Exercise material |
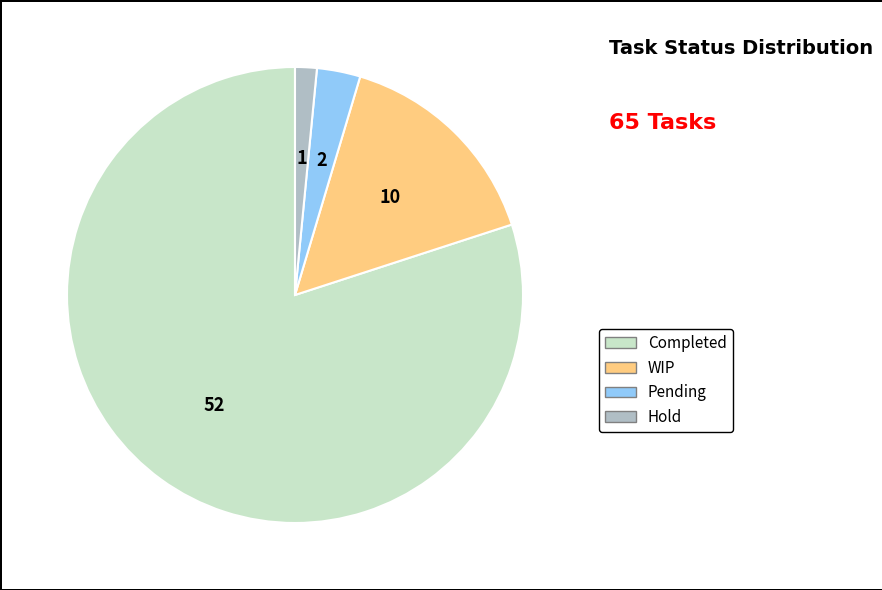

Is WIP the majority of the pie?

No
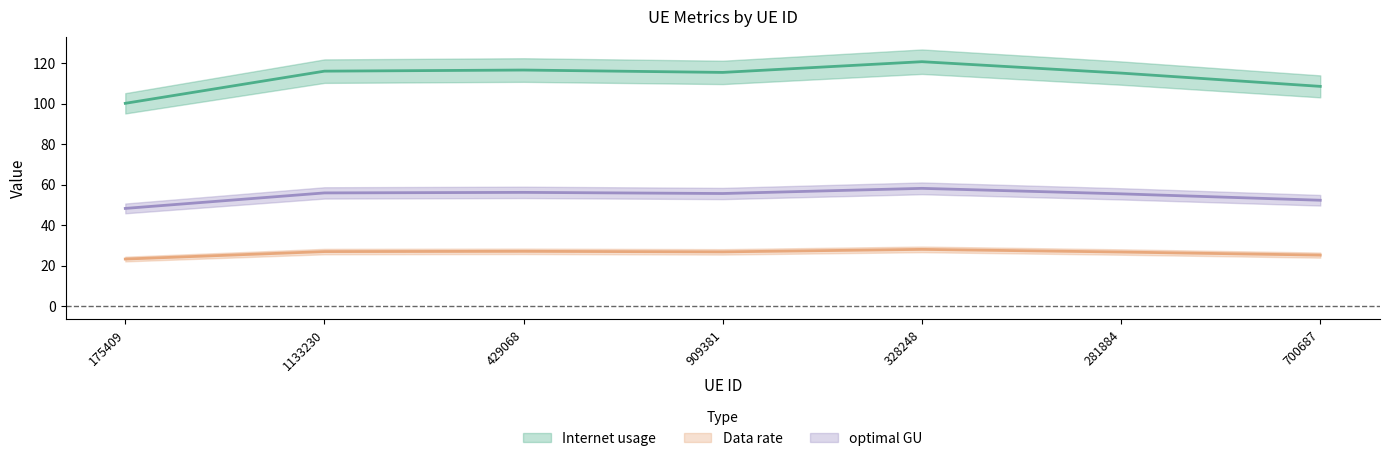

Where is the first local minimum for Internet usage?

909381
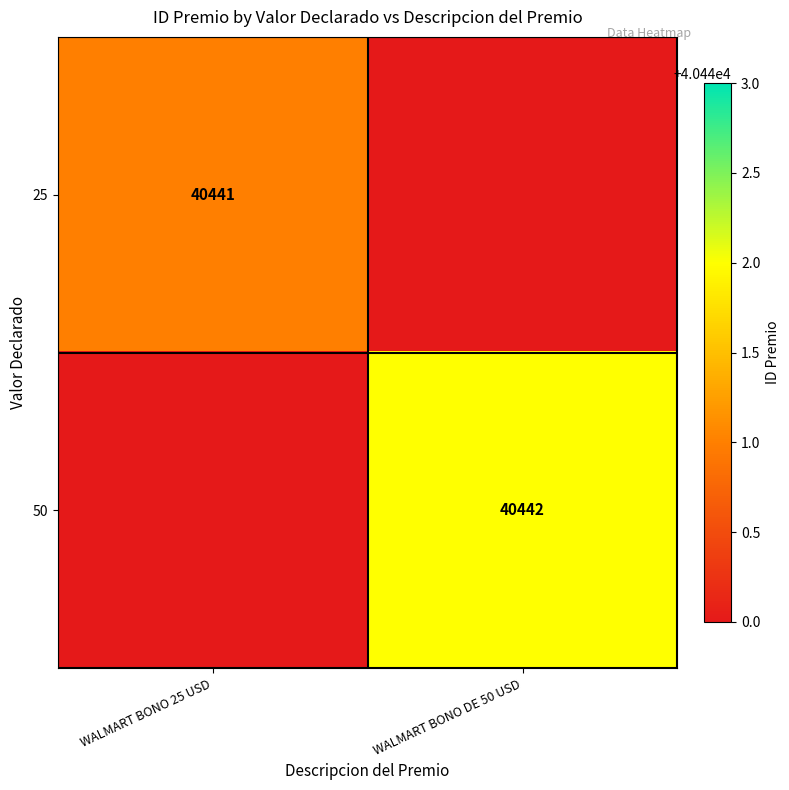

At how many categories does at least one series exceed 35718?

2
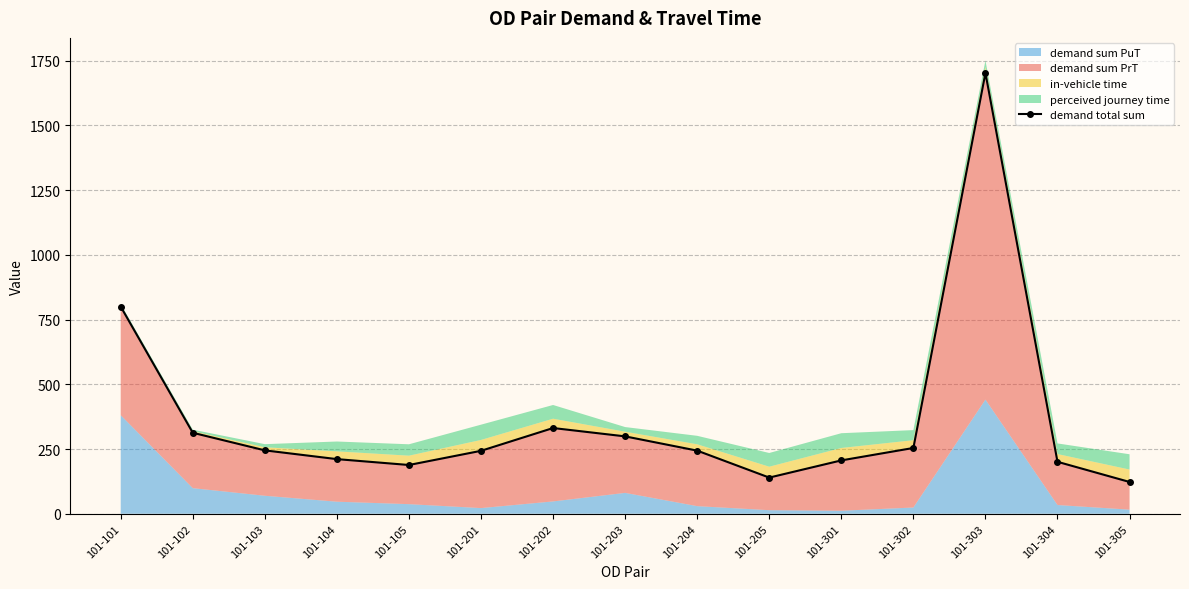

What is the difference between the maximum and minimum values?

1579.6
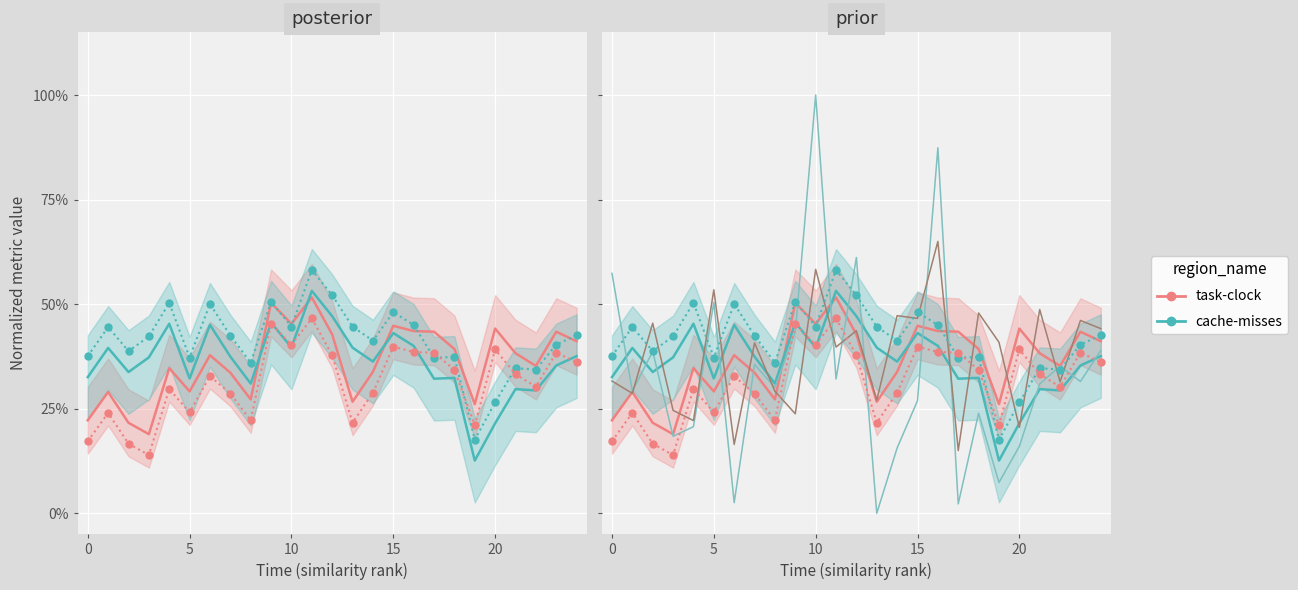

True or false: task-clock has more than 2 points higher than both neighbors.

True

Work required | Recast the text lines of the listing above as a numbered list with one line per item, leaving out blank lines and all pictures.

Output of the exercise |
1. Is WIP the majority of the pie?
2. No
3. Where is the first local minimum for Internet usage?
4. 909381
5. At how many categories does at least one series exceed 35718?
6. 2
7. What is the difference between the maximum and minimum values?
8. 1579.6
9. True or false: task-clock has more than 2 points higher than both neighbors.
10. True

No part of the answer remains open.